'''
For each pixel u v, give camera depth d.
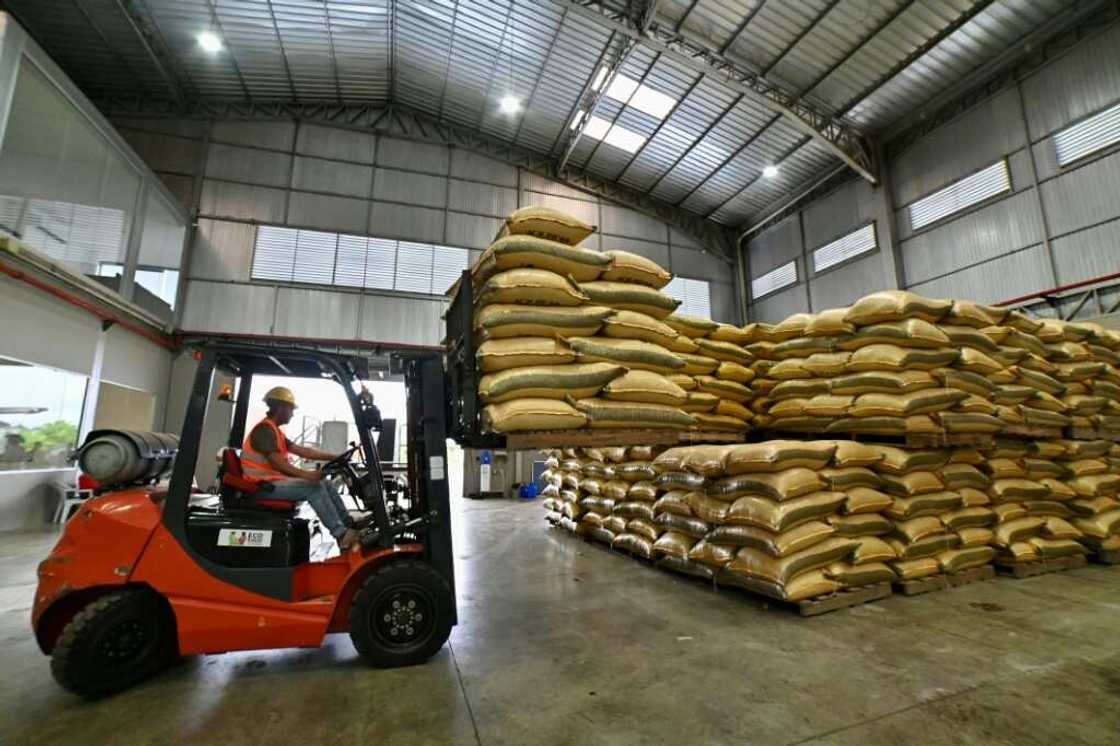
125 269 9.20
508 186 13.92
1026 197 8.91
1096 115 8.10
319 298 12.05
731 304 15.55
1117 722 2.23
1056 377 5.28
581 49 10.42
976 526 4.71
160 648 2.76
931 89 9.89
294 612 2.77
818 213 13.02
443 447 3.37
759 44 9.46
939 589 4.34
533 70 11.27
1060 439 5.38
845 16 8.68
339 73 11.90
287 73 11.70
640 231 14.88
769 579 3.79
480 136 13.83
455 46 11.00
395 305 12.52
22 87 6.79
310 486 3.16
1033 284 8.77
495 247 3.48
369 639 2.87
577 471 7.32
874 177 11.27
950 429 4.39
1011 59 9.02
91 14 9.68
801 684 2.65
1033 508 4.99
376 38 11.01
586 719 2.33
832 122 10.78
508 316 3.37
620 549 6.19
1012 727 2.20
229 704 2.50
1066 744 2.08
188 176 11.77
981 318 4.70
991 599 4.05
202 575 2.68
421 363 3.49
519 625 3.66
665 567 5.38
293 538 3.02
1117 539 5.26
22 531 7.09
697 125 11.98
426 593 2.97
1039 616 3.63
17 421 7.27
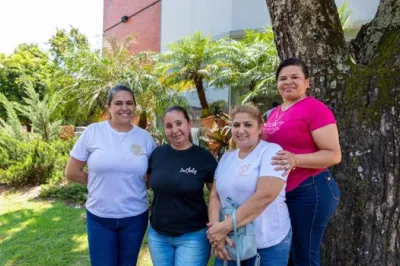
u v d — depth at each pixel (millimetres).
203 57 8234
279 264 1945
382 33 2652
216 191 2123
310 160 1934
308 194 2045
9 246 4070
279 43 2709
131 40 10781
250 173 1914
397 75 2309
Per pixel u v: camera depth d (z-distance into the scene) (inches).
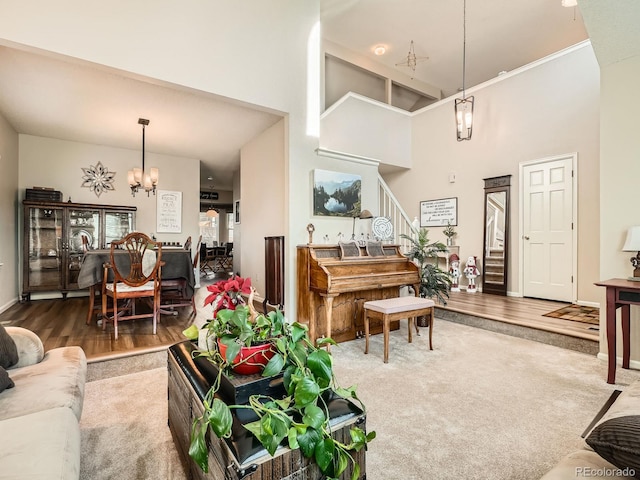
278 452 36.0
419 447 63.3
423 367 103.7
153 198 231.9
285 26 142.3
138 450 63.0
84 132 184.5
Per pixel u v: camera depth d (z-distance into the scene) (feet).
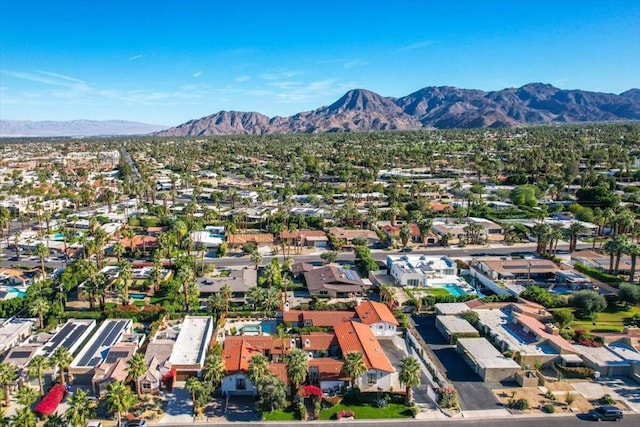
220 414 246.88
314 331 332.19
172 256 493.36
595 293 371.76
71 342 306.76
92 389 265.54
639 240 507.71
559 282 436.76
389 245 559.79
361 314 349.41
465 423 242.37
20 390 243.60
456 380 281.95
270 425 238.89
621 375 287.07
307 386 259.80
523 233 595.47
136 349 298.56
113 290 406.82
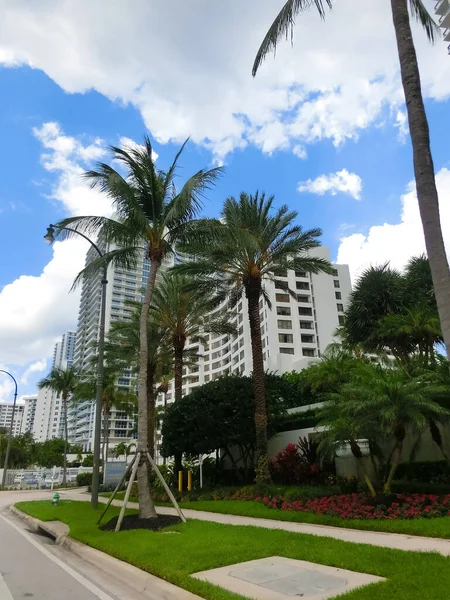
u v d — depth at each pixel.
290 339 72.12
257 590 5.75
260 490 17.17
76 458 96.00
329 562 6.87
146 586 6.67
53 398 164.25
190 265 21.06
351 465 17.33
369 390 12.08
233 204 20.69
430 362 17.92
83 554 9.59
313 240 20.66
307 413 22.33
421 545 7.91
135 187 15.26
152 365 28.86
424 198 6.70
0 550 10.71
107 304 78.25
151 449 28.52
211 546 8.35
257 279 20.88
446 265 6.33
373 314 23.69
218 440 21.72
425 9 10.18
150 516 12.31
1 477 45.06
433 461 15.84
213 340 104.56
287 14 8.88
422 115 7.15
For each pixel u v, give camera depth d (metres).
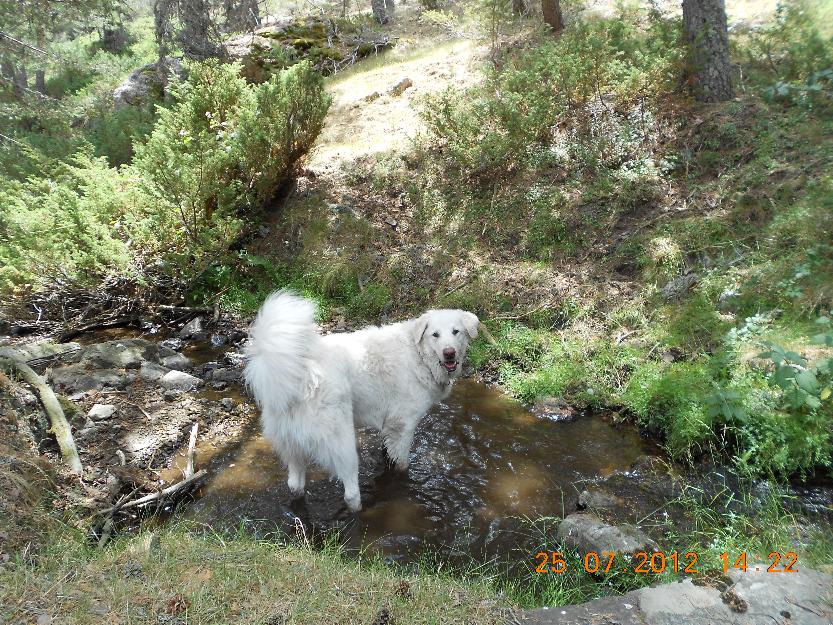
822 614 2.81
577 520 4.06
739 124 7.83
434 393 4.86
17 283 7.67
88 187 8.34
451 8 19.12
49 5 12.60
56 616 2.71
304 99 9.21
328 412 4.09
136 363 6.44
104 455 4.85
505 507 4.45
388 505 4.47
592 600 3.07
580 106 9.06
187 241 8.08
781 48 8.98
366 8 23.58
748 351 5.48
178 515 4.33
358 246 8.55
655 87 8.69
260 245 9.11
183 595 2.87
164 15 13.72
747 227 6.83
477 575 3.71
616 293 6.98
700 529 4.04
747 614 2.85
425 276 8.02
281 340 3.96
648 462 4.90
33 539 3.41
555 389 6.04
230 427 5.54
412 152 9.71
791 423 4.70
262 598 2.92
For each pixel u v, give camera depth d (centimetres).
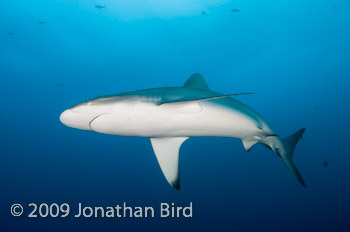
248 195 2078
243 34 1720
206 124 292
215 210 1761
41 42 1678
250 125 326
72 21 1548
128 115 257
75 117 250
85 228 1645
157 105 249
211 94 311
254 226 1509
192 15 1555
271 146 405
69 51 1802
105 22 1589
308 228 1438
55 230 1666
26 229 1722
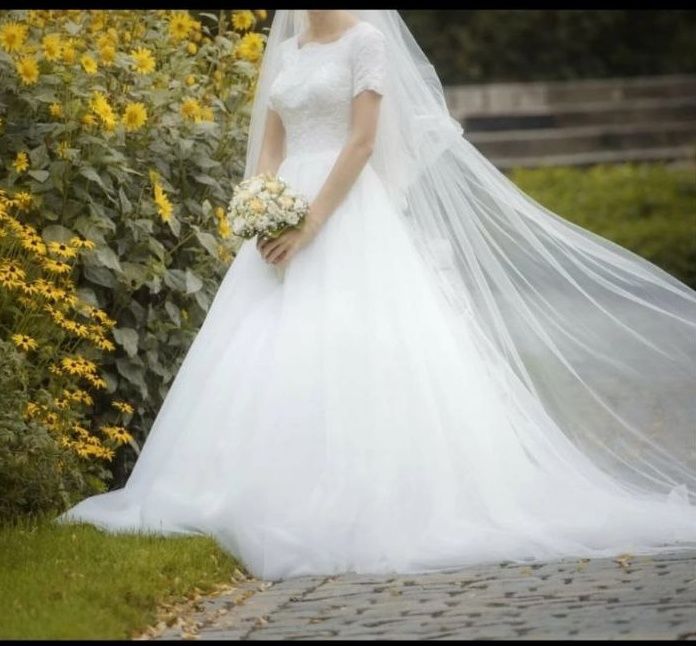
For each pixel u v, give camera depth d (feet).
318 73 41.39
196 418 39.47
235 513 37.19
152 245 46.68
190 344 48.49
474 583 33.99
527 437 40.50
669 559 35.60
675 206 119.34
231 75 52.39
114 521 39.58
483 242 42.06
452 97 148.77
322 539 36.58
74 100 46.78
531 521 38.27
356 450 37.73
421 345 39.45
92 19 50.52
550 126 148.77
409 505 37.45
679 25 158.71
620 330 41.86
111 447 45.75
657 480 41.06
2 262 43.27
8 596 32.32
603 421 41.63
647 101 150.61
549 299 42.11
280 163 43.29
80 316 46.42
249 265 41.60
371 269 40.01
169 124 48.73
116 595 32.27
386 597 33.04
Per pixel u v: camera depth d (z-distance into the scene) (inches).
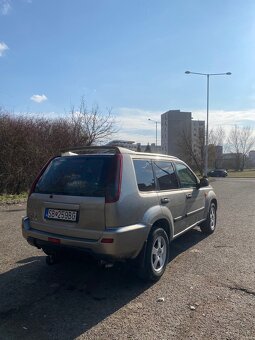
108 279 207.6
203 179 292.4
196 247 280.8
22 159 671.8
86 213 182.5
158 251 208.2
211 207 326.0
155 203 207.6
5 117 665.6
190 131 2320.4
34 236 201.9
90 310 167.9
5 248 270.5
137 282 203.2
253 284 201.2
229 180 1744.6
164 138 3435.0
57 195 195.0
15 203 539.2
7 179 644.7
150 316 162.1
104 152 209.5
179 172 258.7
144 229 190.9
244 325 154.0
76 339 142.6
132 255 188.4
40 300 178.7
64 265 230.8
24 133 674.2
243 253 263.9
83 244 181.0
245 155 3853.3
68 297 182.7
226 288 195.3
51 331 148.7
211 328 151.3
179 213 243.3
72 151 224.1
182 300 179.5
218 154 2918.3
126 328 151.2
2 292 188.1
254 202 617.9
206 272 221.1
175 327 152.1
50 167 211.0
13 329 150.2
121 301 178.1
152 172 217.8
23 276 211.6
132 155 201.3
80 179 192.2
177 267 230.8
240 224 382.6
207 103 1660.9
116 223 178.4
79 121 813.9
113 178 183.3
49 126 752.3
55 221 193.6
'''
### EXERCISE DETAILS
The answer must repeat every line of the listing exactly and leave the pictures out.

### EXERCISE RESPONSE
For each pixel u v, give camera depth d.
125 269 9.20
508 186 13.92
1026 197 8.91
1096 115 8.10
319 298 12.05
731 304 15.55
1117 722 2.23
1056 377 5.28
581 49 10.42
976 526 4.71
160 648 2.76
931 89 9.89
294 612 2.77
818 213 13.02
443 447 3.37
759 44 9.46
939 589 4.34
533 70 11.27
1060 439 5.38
845 16 8.68
339 73 11.90
287 73 11.70
640 231 14.88
769 579 3.79
480 136 13.83
455 46 11.00
395 305 12.52
22 87 6.79
310 486 3.16
1033 284 8.77
495 247 3.48
369 639 2.87
577 471 7.32
874 177 11.27
950 429 4.39
1011 59 9.02
91 14 9.68
801 684 2.65
1033 508 4.99
376 38 11.01
586 719 2.33
832 122 10.78
508 316 3.37
620 549 6.19
1012 727 2.20
229 704 2.50
1066 744 2.08
188 176 11.77
981 318 4.70
991 599 4.05
202 575 2.68
421 363 3.49
519 625 3.66
665 567 5.38
293 538 3.02
1117 539 5.26
22 531 7.09
697 125 11.98
426 593 2.97
1039 616 3.63
17 421 7.27
u v d — depth at each pixel (millimetres).
203 57 8234
279 264 1945
382 33 2652
216 191 2123
310 160 1934
308 194 2045
9 246 4070
279 43 2709
131 40 10781
250 173 1914
397 75 2309
Per pixel u v: camera depth d (z-distance into the scene) (inches).
278 452 36.0
419 447 63.3
423 367 103.7
153 198 231.9
285 26 142.3
138 450 63.0
84 132 184.5
Per pixel u v: camera depth d (z-distance into the scene) (feet).
220 414 246.88
314 331 332.19
172 256 493.36
595 293 371.76
71 342 306.76
92 389 265.54
639 240 507.71
559 282 436.76
389 245 559.79
361 314 349.41
465 423 242.37
20 390 243.60
456 380 281.95
270 425 238.89
621 375 287.07
307 386 259.80
523 233 595.47
136 349 298.56
113 290 406.82
u v d — depth at each pixel.
290 339 72.12
257 590 5.75
260 490 17.17
76 458 96.00
329 562 6.87
146 586 6.67
53 398 164.25
190 265 21.06
351 465 17.33
369 390 12.08
233 204 20.69
430 362 17.92
83 554 9.59
313 240 20.66
307 413 22.33
421 545 7.91
135 187 15.26
152 365 28.86
424 198 6.70
0 550 10.71
107 304 78.25
151 449 28.52
211 546 8.35
257 279 20.88
446 265 6.33
373 314 23.69
218 440 21.72
425 9 10.18
150 516 12.31
1 477 45.06
433 461 15.84
213 340 104.56
287 14 8.88
422 115 7.15
For each pixel u v, give camera depth d (metres).
822 614 2.81
577 520 4.06
739 124 7.83
434 393 4.86
17 283 7.67
88 187 8.34
451 8 19.12
49 5 12.60
56 616 2.71
304 99 9.21
328 412 4.09
136 363 6.44
104 455 4.85
505 507 4.45
388 505 4.47
592 600 3.07
580 106 9.06
187 241 8.08
781 48 8.98
366 8 23.58
748 351 5.48
178 515 4.33
358 246 8.55
655 87 8.69
260 245 9.11
183 595 2.87
164 15 13.72
747 227 6.83
477 575 3.71
616 293 6.98
700 529 4.04
747 614 2.85
425 276 8.02
281 340 3.96
648 462 4.90
33 539 3.41
555 389 6.04
230 427 5.54
412 152 9.71
791 423 4.70
262 598 2.92
For each pixel u v, give camera depth d (centimetres).
248 195 2078
243 34 1720
206 124 292
215 210 1761
41 42 1678
250 125 326
72 21 1548
128 115 257
75 117 250
85 228 1645
157 105 249
211 94 311
254 226 1509
192 15 1555
271 146 405
69 51 1802
105 22 1589
308 228 1438
55 230 1666
26 229 1722
For each pixel u v, give camera depth d (feet).
318 73 41.39
196 418 39.47
235 513 37.19
152 245 46.68
190 344 48.49
474 583 33.99
527 437 40.50
669 559 35.60
675 206 119.34
231 75 52.39
114 521 39.58
483 242 42.06
452 97 148.77
322 539 36.58
74 100 46.78
531 521 38.27
356 450 37.73
421 345 39.45
92 19 50.52
550 126 148.77
409 505 37.45
679 25 158.71
620 330 41.86
111 447 45.75
657 480 41.06
2 262 43.27
8 596 32.32
603 421 41.63
647 101 150.61
549 299 42.11
280 163 43.29
80 316 46.42
249 265 41.60
371 269 40.01
169 124 48.73
116 595 32.27
386 597 33.04
Per pixel u v: camera depth d (z-distance into the scene) (inches).
108 279 207.6
203 179 292.4
196 247 280.8
22 159 671.8
86 213 182.5
158 251 208.2
211 207 326.0
155 203 207.6
5 117 665.6
190 131 2320.4
34 236 201.9
90 310 167.9
5 248 270.5
137 282 203.2
253 284 201.2
229 180 1744.6
164 138 3435.0
57 195 195.0
15 203 539.2
7 179 644.7
150 316 162.1
104 152 209.5
179 172 258.7
144 229 190.9
244 325 154.0
76 339 142.6
132 255 188.4
40 300 178.7
64 265 230.8
24 133 674.2
243 253 263.9
83 244 181.0
245 155 3853.3
68 297 182.7
226 288 195.3
51 331 148.7
211 328 151.3
179 213 243.3
72 151 224.1
182 300 179.5
218 154 2918.3
126 328 151.2
2 292 188.1
254 202 617.9
206 272 221.1
175 327 152.1
50 167 211.0
13 329 150.2
121 301 178.1
152 172 217.8
23 276 211.6
132 155 201.3
80 179 192.2
177 267 230.8
240 224 382.6
207 103 1660.9
116 223 178.4
79 121 813.9
113 178 183.3
49 126 752.3
55 221 193.6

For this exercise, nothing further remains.